同様の処理をクロスブラウザで実現するには、クッキーやローカルストレージを使うことになるでしょう。
window.name を使用しているので、フレームを使用していて、各フレームを名前(window.name)で判別しているコードの邪魔をすることになりますが、それについては問題無いと判断しています。
- HTML5 ではフレーム(frameset)が利用できない。
- フレーム(frameset)は XHTML1.0 でも使えるが、
XHTML は HTML5の登場で死んでゆく規格なので気にしない。IE6 は、<!doctype>宣言を見て標準モードにするだけで、XHTML1.0 と HTML4.01 は同じものととして扱いますね。 - Javadoc などのツールがフレーム(frameset)を必要とするHTMLを生成するが、frameset を利用したHTMLを人間が生成するケースは減少するはず。
という考えを持っています。ちょっと独善的かもしれませんね。
以下追記
- window.name を利用した上記のコードは、IE6 だけで動作します。
- クッキーやローカルストレージは OFF にできますが、window.name は ON/OFF できません。今回のケースでは、window.name を使う必然性があります。

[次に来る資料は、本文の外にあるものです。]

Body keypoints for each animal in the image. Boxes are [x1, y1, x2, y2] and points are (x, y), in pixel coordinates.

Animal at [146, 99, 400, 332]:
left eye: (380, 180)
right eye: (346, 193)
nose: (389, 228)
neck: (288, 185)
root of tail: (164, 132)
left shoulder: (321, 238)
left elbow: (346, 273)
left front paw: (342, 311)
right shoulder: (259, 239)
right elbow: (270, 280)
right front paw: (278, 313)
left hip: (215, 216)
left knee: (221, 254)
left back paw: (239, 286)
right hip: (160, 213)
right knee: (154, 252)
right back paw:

- frameset を求めているユーザが、同時に CSS3 セレクタを欲しがるケースはほとんど無いはずです。これらはかなり排他的な関係です。
- iframe 要素にも name 属性がありますが、IE6 の仕様だと、iframe.name ではなく、iframe.contentWindow.name にアクセスすることになります。
- 昨今の人なら、iframe.name は使わずに、ちゃんとDOM(iframe.id) を使うんじゃないかと。
つまり、<!DOCTYPE HTML PUBLIC "-//W3C//DTD HTML 4.01 Frameset//EN"> な HTML で、CSS3 セレクタを使いたい場合に、Web1.0 な書き方をすると、IE6 で問題が発生するかもしれませんが、ニッチすぎるケースなんで、そのへんは「仕様」ということになりますね。
うーんと。まだ考えに抜けがあるかもしれませんね。引き続きご意見をお待ちしています。